TEKS BACAAN —

==============================

Mengenang Herlina, Pejuang Trikora yang Tolak Nama Papua

Okki Navarone Wibisono

herlina-sukarelawati-trikora
Herlina dan teman-teman seperjuangan.

KOMPASIANA – Tidak banyak jejak arsip srikandi pejuang perempuan yang ikut dalam perjuangan secara fisik pasca kemerdekaan. Salah satu srikandi pejuang perempuan pasca kemerdekaan adalah Herlina yang terlibat pada operasi Trikora (Tri Komando Rakyat) operasi Komando Mandala yang dipimpin oleh Mayjen Soeharto. Trikora dicetuskan oleh Presiden Soekarno pada tanggal 19 Desember 1961 di alun-alun utara kota Yogyakarta yang isinya :

  1. Gagalkan berdirinya negara Boneka Papua bentukan Belanda
  2. Kibarkan sang Merah Putih di Irian Jaya tanah air Indonesia
  3. Bersiap melaksanakan mobilisasi umum

Trikora muncul karena adanya kekecewaan dari pihak indonesia yang selalu gagal dalam upaya diplomasi melalui beberapa perundingan dengan Belanda untuk mengembalikan Irian Barat yang secara sepihak diklaim oleh Belanda.

Satu-satunya Sukarelawati Operasi Trikora

Ketika pada tahun 1961 Presiden Soekarno mengobarkan semangat Trikora, Herlina, yang pada waktu itu di Maluku sebagai pendiri Mingguan Karya yang berkantor di Ternate, merasa terpanggil jiwanya dan mendaftar sebagai salah seorang sukarelawati. Di wilayah Kodam XIV Pattimura namanya sudah tak asing lagi, karena ia kerap menulis di mingguan tersebut.

==============================

DATA TERCATAT —
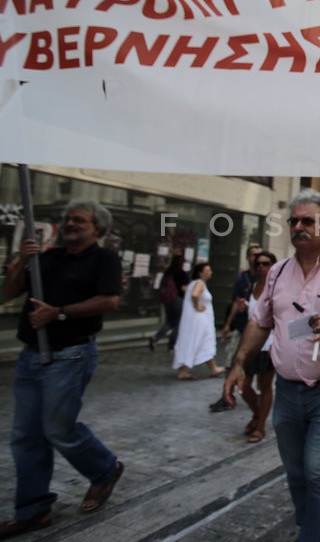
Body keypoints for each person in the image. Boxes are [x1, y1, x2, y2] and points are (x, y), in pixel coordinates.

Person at [222, 190, 320, 542]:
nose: (297, 226)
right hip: (288, 388)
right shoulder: (277, 273)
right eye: (293, 221)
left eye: (306, 221)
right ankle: (313, 526)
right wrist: (238, 364)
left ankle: (317, 536)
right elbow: (259, 321)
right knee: (296, 471)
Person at [0, 200, 125, 538]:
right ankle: (33, 510)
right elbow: (8, 293)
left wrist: (59, 313)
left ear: (97, 228)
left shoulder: (104, 259)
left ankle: (104, 469)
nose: (70, 224)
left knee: (57, 429)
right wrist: (23, 261)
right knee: (26, 436)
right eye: (67, 219)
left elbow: (110, 301)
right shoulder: (45, 257)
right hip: (31, 356)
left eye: (79, 220)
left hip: (70, 354)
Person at [223, 251, 278, 443]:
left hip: (269, 344)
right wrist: (228, 324)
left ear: (273, 266)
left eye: (266, 264)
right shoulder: (251, 286)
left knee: (265, 387)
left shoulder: (277, 287)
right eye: (259, 264)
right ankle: (256, 413)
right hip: (250, 344)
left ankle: (260, 425)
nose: (262, 267)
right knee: (244, 386)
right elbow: (242, 308)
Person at [210, 243, 263, 412]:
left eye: (261, 257)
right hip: (241, 327)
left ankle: (262, 395)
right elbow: (235, 301)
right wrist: (227, 324)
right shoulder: (242, 278)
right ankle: (227, 395)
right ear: (248, 258)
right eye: (253, 255)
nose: (258, 260)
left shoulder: (268, 278)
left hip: (262, 330)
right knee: (231, 361)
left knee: (262, 365)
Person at [172, 262, 225, 380]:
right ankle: (212, 368)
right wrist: (197, 306)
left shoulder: (193, 283)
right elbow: (195, 295)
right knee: (202, 341)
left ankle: (210, 368)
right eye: (208, 270)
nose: (210, 272)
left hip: (195, 320)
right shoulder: (199, 283)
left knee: (195, 342)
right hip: (199, 320)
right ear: (201, 273)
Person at [149, 252, 188, 351]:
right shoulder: (182, 273)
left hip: (168, 300)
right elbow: (184, 288)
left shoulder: (168, 272)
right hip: (178, 300)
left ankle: (155, 338)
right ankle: (171, 346)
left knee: (169, 321)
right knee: (178, 323)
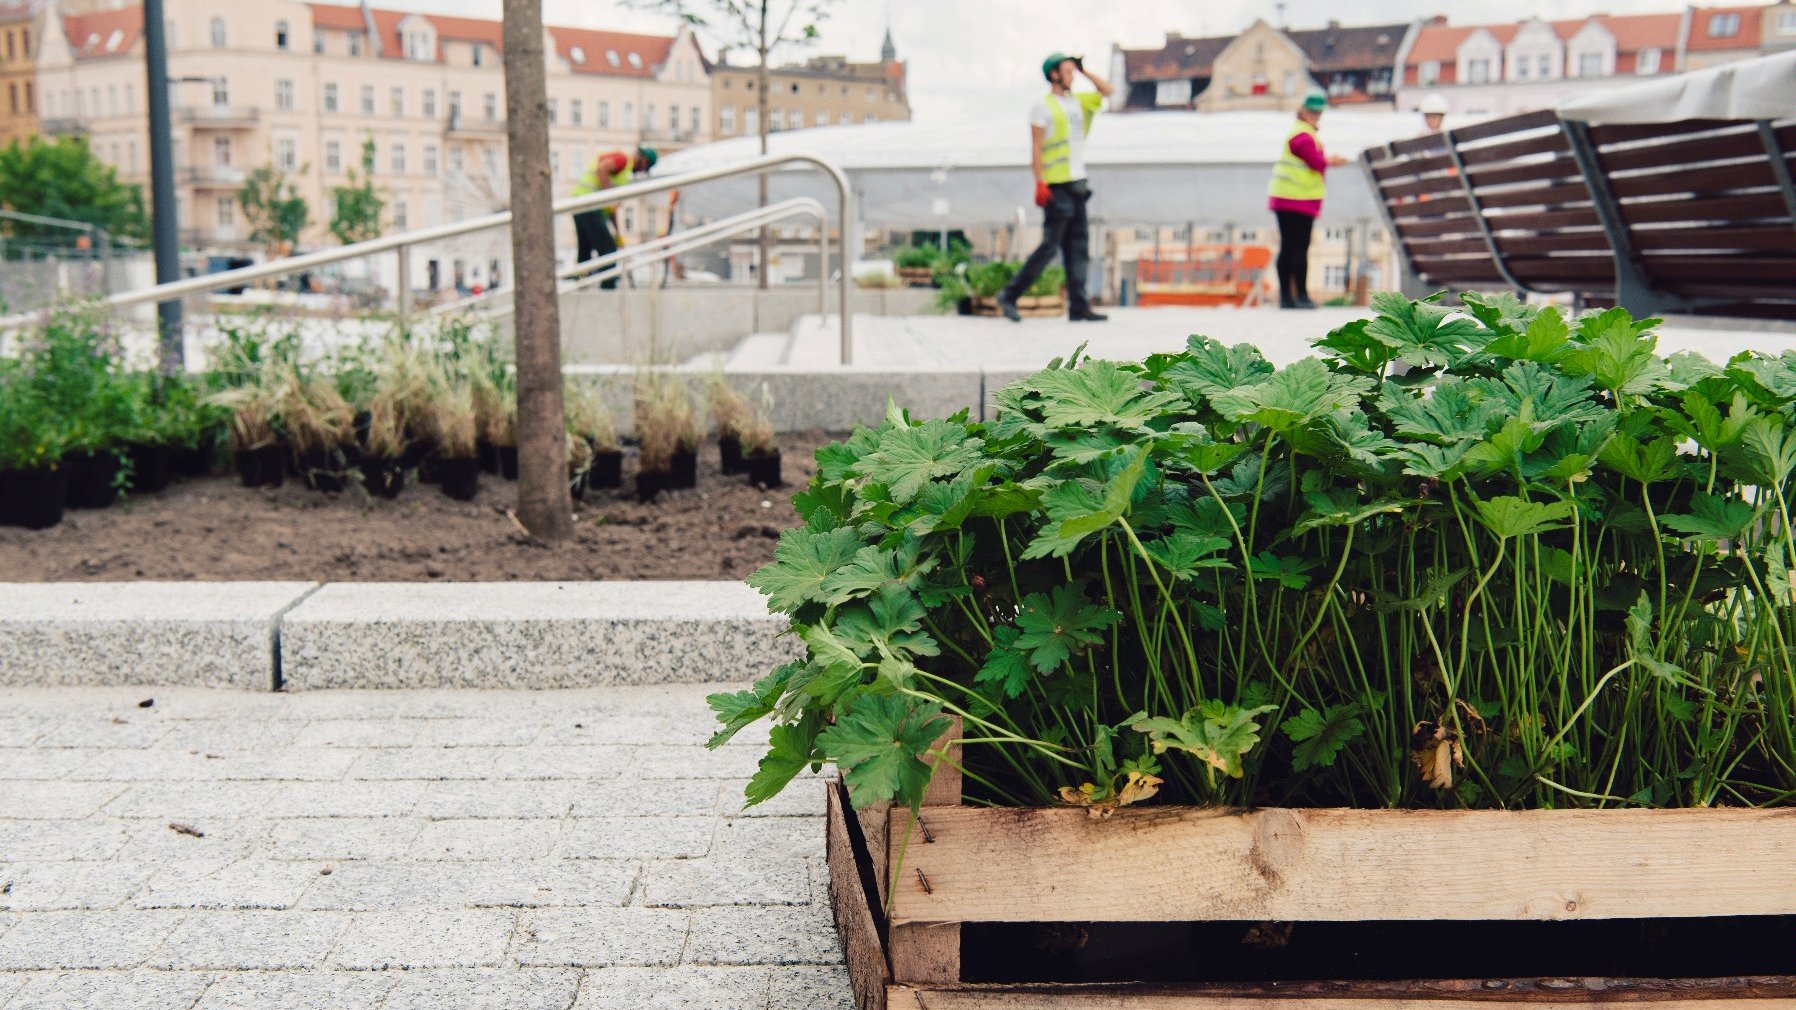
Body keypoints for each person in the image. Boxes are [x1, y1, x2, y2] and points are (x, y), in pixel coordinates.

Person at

==============================

TINDAKAN YANG DIMINTA 1 — Tampilkan bagian artikel tentang Herlina yang dimulai dari "herlina-sukarelawati-trikora" dan berakhir pada "diklaim oleh Belanda.", tanpa perubahan sedikit pun.
TINDAKAN YANG DIMINTA 2 — Terjemahkan kalimat dari artikel tentang Herlina ini ke dalam bahasa Inggris: "Di wilayah Kodam XIV Pattimura namanya sudah tak asing lagi, karena ia kerap menulis di mingguan tersebut."
TINDAKAN YANG DIMINTA 3 — Teruskan artikel tentang Herlina mulai dari setelah kalimat terakhir yang ada.
Item di atas merupakan bahan tersendiri yang terpisah dari artikel tentang Herlina.

HASIL TUGAS 1 —
herlina-sukarelawati-trikora
Herlina dan teman-teman seperjuangan.

KOMPASIANA – Tidak banyak jejak arsip srikandi pejuang perempuan yang ikut dalam perjuangan secara fisik pasca kemerdekaan. Salah satu srikandi pejuang perempuan pasca kemerdekaan adalah Herlina yang terlibat pada operasi Trikora (Tri Komando Rakyat) operasi Komando Mandala yang dipimpin oleh Mayjen Soeharto. Trikora dicetuskan oleh Presiden Soekarno pada tanggal 19 Desember 1961 di alun-alun utara kota Yogyakarta yang isinya :

  1. Gagalkan berdirinya negara Boneka Papua bentukan Belanda
  2. Kibarkan sang Merah Putih di Irian Jaya tanah air Indonesia
  3. Bersiap melaksanakan mobilisasi umum

Trikora muncul karena adanya kekecewaan dari pihak indonesia yang selalu gagal dalam upaya diplomasi melalui beberapa perundingan dengan Belanda untuk mengembalikan Irian Barat yang secara sepihak diklaim oleh Belanda.

HASIL TUGAS 2 — In the Kodam XIV Pattimura area her name was already familiar, because she often wrote in that weekly.

HASIL TUGAS 3 —
Melalui Kodam Pattimura, sebagai bagian dari Komando Mandala dan operasi Trikora, Herlina diterjunkan bersama 20 orang sukarelawan untuk melakukan infiltrasi dan operasi gerilya di rimba belantara Irian Barat.

Akhirnya setelah operasi-operasi infiltrasi mulai mengepung beberapa kota penting di Irian Barat, termasuk dengan aksi penerjunan Herlina di belantara Irian, sadarlah Belanda dan sekutu-sekutunya, bahwa Indonesia tidak main-main untuk merebut kembali Irian Barat.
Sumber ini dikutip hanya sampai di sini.